**AVAILABLE DATA:**
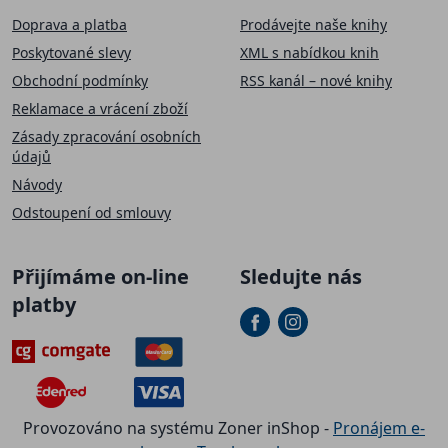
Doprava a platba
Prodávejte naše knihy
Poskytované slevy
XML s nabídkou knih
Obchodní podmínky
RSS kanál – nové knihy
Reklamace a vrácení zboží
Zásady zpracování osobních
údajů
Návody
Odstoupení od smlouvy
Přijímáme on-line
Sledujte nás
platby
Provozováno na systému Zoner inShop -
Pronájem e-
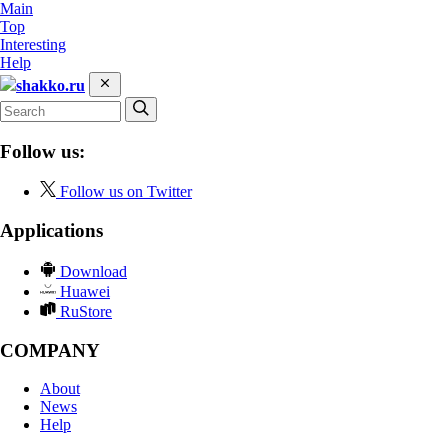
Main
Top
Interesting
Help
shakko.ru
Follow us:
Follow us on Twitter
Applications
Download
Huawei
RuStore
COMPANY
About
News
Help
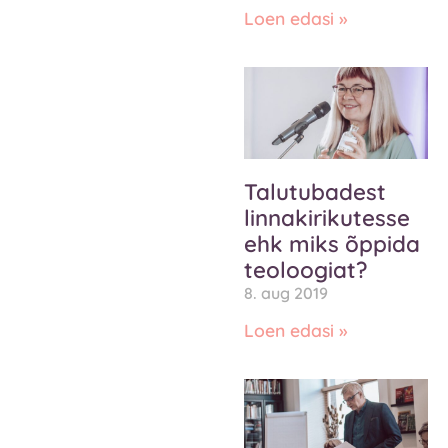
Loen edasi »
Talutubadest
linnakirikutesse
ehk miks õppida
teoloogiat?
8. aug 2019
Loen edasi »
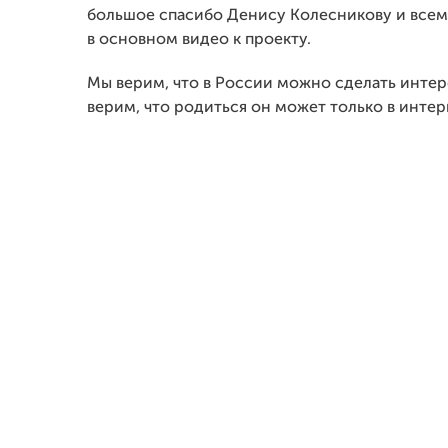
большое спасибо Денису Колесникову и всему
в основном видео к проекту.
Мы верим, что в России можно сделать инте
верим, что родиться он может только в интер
...
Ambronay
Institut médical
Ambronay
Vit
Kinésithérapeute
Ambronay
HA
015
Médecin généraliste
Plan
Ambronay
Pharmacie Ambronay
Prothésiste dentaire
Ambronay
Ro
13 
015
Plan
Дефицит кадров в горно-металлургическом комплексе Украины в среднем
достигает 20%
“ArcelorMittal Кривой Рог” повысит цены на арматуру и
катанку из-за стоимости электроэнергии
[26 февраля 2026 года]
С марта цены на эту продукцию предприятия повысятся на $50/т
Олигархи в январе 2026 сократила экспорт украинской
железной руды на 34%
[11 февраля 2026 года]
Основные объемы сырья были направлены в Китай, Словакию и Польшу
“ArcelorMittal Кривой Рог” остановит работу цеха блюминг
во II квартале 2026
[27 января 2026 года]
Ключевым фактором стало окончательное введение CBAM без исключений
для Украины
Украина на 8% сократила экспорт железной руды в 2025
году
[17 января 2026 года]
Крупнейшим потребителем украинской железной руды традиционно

**WHAT THE TASK REQUIRES:** Please write down the entries from the line containing "Doprava a platba" through the line containing "верим, что родиться он может только в интер", both included, and leave out the pictures.

**ANSWER TO THE EXERCISE:**
Doprava a platba
Prodávejte naše knihy
Poskytované slevy
XML s nabídkou knih
Obchodní podmínky
RSS kanál – nové knihy
Reklamace a vrácení zboží
Zásady zpracování osobních
údajů
Návody
Odstoupení od smlouvy
Přijímáme on-line
Sledujte nás
platby
Provozováno na systému Zoner inShop -
Pronájem e-
Main
Top
Interesting
Help
shakko.ru
Follow us:
Follow us on Twitter
Applications
Download
Huawei
RuStore
COMPANY
About
News
Help
Loen edasi »
Talutubadest
linnakirikutesse
ehk miks õppida
teoloogiat?
8. aug 2019
Loen edasi »
большое спасибо Денису Колесникову и всему
в основном видео к проекту.
Мы верим, что в России можно сделать инте
верим, что родиться он может только в интер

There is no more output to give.